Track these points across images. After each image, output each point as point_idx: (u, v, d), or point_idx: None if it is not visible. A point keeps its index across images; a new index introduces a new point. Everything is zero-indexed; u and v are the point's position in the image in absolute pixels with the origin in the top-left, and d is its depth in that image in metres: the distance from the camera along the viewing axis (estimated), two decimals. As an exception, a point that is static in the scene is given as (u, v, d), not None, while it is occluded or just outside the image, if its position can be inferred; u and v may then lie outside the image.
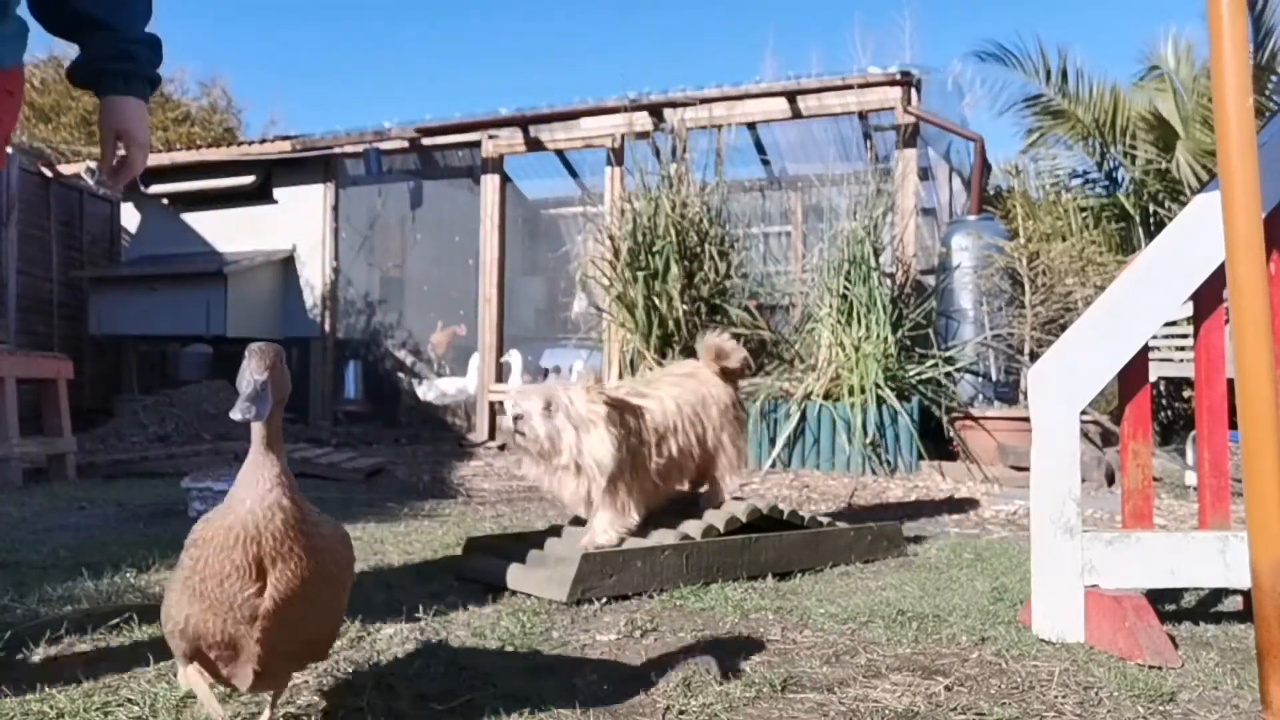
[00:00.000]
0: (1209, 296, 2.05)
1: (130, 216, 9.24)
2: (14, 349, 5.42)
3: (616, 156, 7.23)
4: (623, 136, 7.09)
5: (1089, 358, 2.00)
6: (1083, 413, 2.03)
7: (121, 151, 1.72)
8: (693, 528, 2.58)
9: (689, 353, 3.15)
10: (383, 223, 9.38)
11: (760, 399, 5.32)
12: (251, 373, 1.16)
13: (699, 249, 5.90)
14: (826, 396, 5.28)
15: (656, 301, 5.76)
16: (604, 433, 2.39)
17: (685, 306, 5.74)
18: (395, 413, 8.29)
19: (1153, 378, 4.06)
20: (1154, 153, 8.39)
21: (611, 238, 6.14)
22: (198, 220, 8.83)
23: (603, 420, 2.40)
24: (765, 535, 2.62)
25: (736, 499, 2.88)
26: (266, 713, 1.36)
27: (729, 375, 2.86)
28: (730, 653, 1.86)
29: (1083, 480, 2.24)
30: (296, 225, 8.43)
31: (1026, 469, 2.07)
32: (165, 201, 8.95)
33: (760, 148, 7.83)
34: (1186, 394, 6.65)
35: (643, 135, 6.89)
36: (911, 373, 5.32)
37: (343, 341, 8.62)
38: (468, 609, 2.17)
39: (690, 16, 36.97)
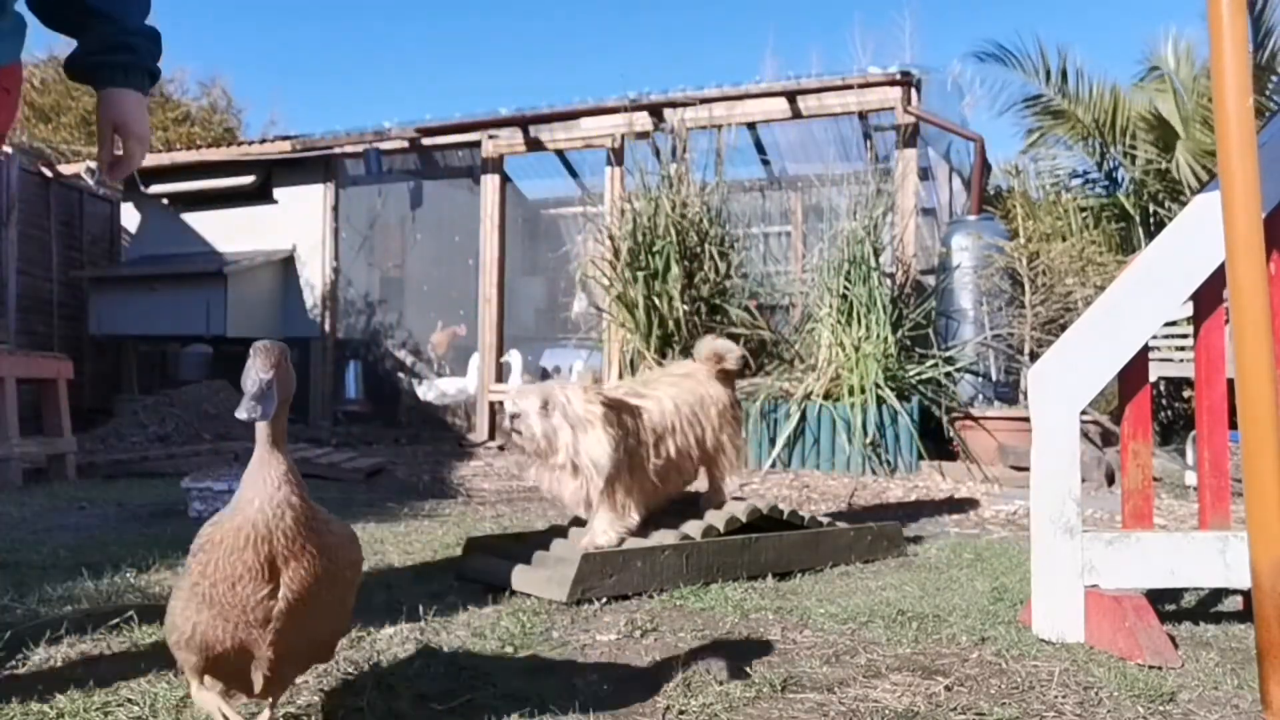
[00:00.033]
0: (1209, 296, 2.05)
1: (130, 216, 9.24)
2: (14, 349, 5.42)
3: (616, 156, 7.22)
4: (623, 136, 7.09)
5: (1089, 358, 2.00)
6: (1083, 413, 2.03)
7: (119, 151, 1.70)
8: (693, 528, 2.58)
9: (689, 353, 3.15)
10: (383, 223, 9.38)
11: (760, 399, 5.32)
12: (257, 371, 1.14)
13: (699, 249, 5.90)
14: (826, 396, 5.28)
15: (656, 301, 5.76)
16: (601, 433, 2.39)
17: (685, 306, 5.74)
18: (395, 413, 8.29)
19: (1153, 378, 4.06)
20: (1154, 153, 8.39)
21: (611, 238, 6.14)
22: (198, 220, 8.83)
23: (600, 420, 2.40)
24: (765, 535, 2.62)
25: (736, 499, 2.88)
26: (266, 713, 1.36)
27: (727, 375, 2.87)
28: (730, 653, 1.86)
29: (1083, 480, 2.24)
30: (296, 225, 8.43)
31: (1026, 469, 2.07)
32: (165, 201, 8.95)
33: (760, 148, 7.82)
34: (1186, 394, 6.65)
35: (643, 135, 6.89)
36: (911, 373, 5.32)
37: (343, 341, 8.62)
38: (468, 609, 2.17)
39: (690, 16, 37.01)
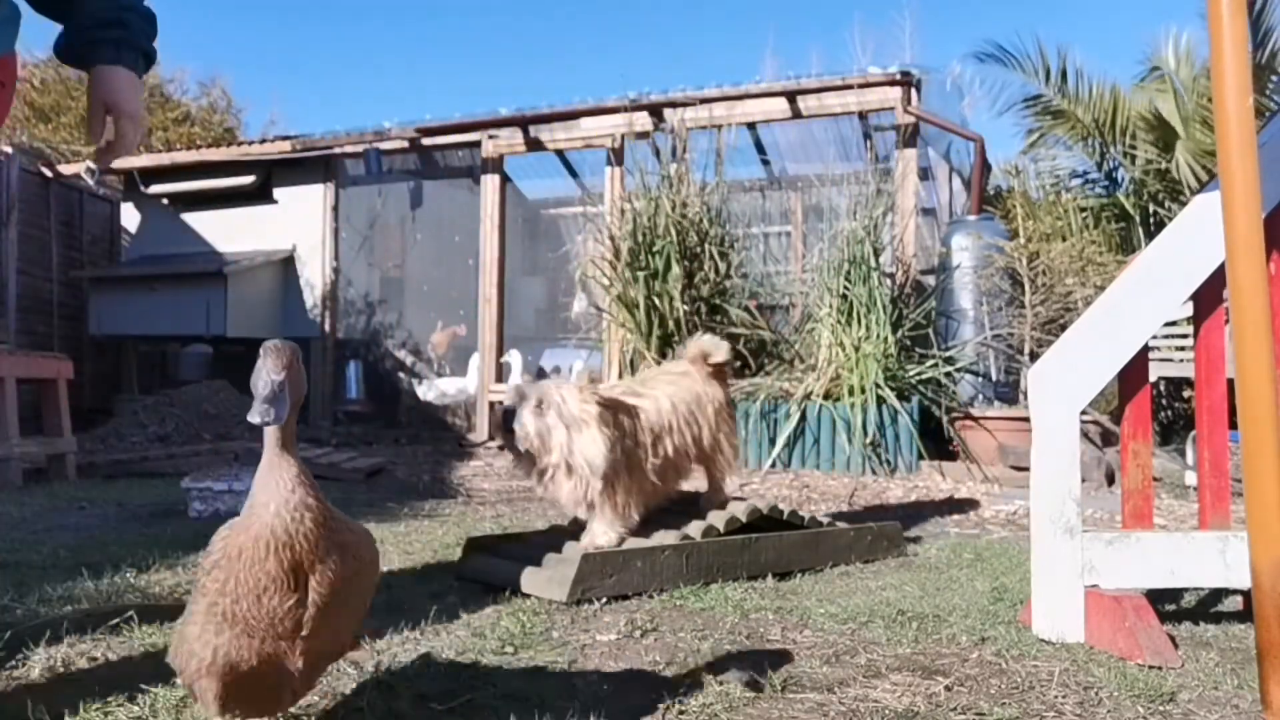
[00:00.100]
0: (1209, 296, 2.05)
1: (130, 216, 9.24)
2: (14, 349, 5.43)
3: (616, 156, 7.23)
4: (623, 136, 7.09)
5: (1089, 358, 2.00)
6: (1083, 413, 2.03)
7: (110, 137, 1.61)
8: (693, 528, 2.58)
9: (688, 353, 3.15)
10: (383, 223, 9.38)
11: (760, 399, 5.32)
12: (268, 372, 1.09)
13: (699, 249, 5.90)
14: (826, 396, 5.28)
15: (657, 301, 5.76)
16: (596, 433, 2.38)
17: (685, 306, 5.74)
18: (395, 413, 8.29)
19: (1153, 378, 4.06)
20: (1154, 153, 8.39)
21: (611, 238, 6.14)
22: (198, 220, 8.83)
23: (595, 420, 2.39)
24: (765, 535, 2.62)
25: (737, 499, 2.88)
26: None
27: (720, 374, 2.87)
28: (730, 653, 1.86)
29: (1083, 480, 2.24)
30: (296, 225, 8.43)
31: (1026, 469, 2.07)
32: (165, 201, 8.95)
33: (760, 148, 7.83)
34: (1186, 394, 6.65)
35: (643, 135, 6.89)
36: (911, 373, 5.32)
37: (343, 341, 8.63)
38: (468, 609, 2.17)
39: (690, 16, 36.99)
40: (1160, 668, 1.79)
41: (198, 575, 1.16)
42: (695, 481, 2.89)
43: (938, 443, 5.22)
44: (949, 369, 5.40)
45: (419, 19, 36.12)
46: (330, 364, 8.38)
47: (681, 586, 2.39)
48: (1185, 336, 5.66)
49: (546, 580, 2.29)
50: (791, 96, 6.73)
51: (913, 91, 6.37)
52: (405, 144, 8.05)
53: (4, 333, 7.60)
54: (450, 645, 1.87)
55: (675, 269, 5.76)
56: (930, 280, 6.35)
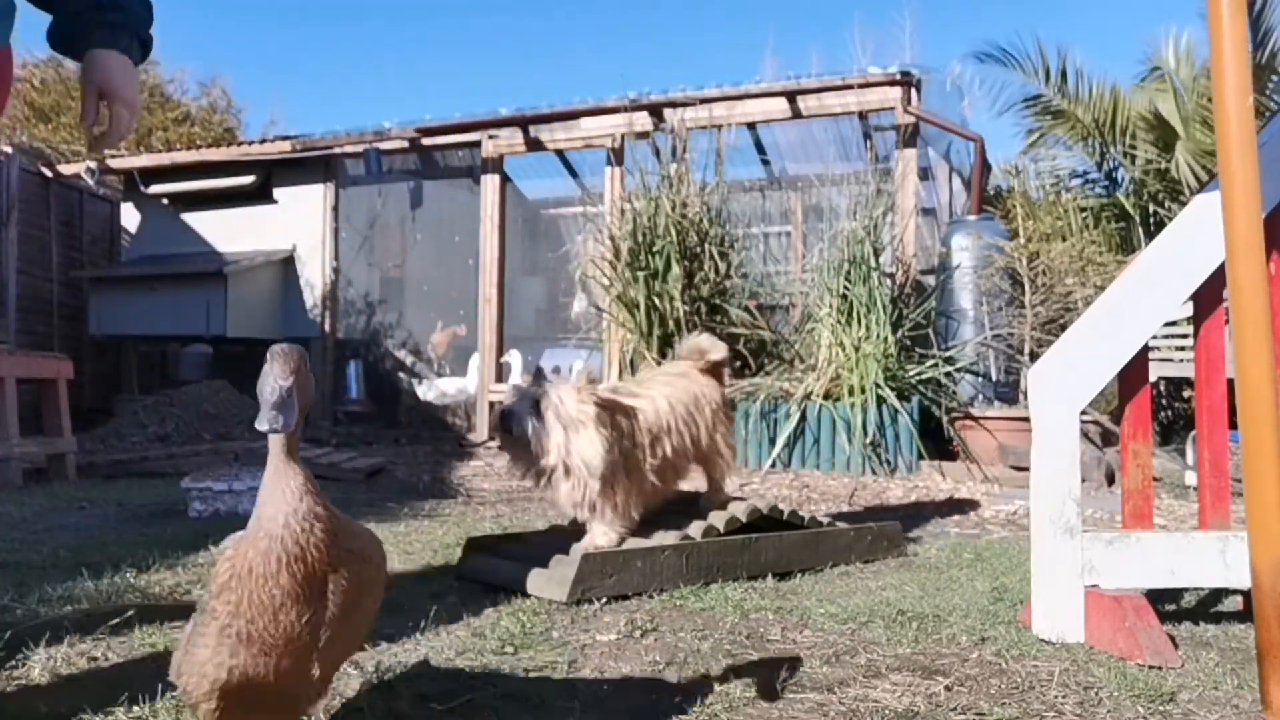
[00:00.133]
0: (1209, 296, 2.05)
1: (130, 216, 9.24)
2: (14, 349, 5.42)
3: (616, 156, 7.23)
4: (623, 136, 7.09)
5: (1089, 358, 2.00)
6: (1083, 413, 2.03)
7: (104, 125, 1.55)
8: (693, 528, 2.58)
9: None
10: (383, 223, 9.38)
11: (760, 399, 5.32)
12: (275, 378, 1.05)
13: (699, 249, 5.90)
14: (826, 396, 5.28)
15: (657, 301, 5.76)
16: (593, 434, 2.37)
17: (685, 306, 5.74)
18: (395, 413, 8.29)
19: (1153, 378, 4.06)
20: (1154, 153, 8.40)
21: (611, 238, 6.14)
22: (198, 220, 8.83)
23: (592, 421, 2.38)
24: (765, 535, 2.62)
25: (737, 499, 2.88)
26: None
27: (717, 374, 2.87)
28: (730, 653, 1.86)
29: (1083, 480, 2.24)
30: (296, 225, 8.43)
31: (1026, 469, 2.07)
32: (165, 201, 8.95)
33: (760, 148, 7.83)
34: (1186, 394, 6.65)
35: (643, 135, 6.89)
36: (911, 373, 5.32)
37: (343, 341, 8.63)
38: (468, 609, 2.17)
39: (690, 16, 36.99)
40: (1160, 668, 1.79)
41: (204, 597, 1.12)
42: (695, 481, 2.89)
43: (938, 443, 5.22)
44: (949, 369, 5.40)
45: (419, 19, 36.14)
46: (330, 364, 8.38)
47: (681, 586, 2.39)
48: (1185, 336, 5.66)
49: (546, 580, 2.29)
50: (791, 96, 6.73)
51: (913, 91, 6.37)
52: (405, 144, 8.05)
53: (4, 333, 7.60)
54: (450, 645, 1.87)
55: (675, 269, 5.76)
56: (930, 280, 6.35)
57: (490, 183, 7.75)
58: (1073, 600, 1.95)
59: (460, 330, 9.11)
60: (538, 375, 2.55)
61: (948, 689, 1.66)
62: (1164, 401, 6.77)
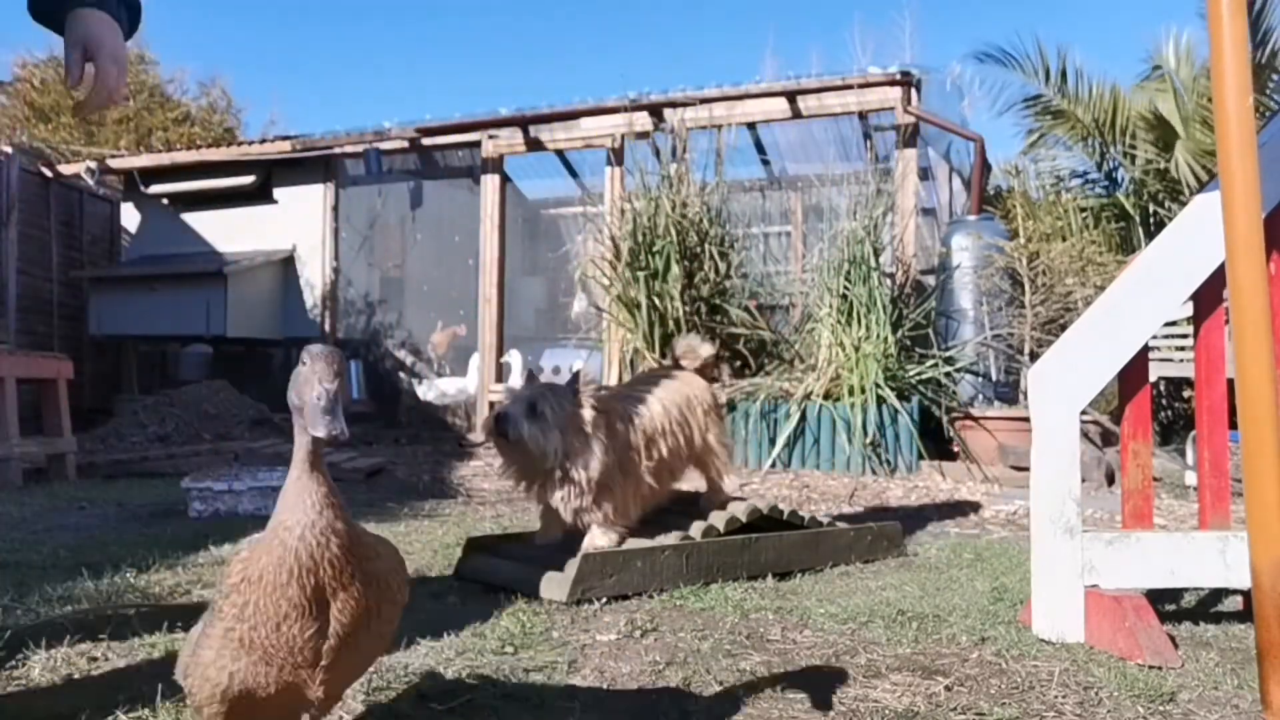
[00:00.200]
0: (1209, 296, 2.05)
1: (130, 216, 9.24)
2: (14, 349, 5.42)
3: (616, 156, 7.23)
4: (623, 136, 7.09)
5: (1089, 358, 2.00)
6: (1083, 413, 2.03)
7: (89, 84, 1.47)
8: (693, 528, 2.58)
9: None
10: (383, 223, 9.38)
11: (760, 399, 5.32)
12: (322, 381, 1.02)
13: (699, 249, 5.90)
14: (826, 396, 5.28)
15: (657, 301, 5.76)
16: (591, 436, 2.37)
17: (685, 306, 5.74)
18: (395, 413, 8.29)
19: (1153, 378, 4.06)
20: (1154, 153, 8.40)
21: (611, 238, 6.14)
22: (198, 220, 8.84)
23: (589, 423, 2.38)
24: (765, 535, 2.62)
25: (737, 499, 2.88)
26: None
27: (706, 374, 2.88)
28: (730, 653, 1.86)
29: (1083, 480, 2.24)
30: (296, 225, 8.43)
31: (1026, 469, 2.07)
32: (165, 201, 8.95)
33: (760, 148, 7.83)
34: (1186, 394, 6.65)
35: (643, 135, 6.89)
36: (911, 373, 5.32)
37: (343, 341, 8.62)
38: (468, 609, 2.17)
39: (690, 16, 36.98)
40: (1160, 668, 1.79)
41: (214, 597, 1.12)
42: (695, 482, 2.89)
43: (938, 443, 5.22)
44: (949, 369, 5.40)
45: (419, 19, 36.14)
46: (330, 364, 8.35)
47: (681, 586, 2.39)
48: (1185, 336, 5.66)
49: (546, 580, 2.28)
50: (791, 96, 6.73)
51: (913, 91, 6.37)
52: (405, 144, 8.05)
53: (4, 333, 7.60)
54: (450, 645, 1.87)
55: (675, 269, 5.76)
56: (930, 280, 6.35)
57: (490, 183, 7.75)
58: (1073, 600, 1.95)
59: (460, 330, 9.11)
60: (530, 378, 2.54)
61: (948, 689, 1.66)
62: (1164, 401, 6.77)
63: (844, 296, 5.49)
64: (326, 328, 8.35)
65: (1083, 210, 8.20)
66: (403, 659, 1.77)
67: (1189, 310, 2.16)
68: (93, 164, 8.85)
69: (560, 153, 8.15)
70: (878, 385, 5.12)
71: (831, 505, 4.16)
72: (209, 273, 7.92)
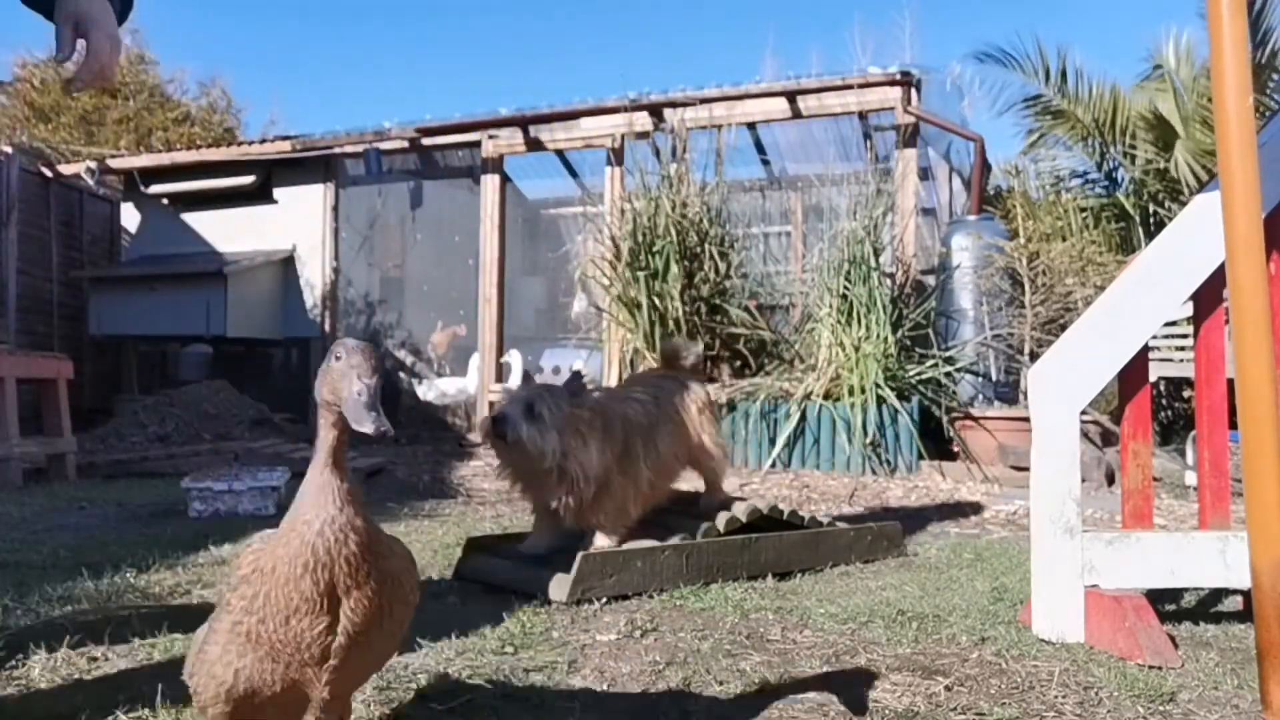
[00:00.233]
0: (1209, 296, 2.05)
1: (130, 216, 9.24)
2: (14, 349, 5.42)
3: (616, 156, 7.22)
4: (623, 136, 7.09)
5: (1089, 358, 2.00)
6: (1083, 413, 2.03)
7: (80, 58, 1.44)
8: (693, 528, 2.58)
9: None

-.-.-

*TO DO*: Once the line holding "64: (326, 328, 8.35)" is found, copy it and each later line exactly through the end of the data, leaving out the pictures.

*ANSWER BELOW*:
64: (326, 328, 8.35)
65: (1083, 210, 8.20)
66: (403, 659, 1.77)
67: (1189, 310, 2.16)
68: (93, 164, 8.85)
69: (560, 153, 8.15)
70: (878, 385, 5.12)
71: (831, 505, 4.16)
72: (209, 273, 7.92)
[00:00.233]
0: (1209, 296, 2.05)
1: (130, 216, 9.24)
2: (14, 349, 5.42)
3: (616, 156, 7.22)
4: (623, 136, 7.09)
5: (1089, 358, 2.00)
6: (1083, 413, 2.03)
7: (80, 58, 1.44)
8: (693, 528, 2.58)
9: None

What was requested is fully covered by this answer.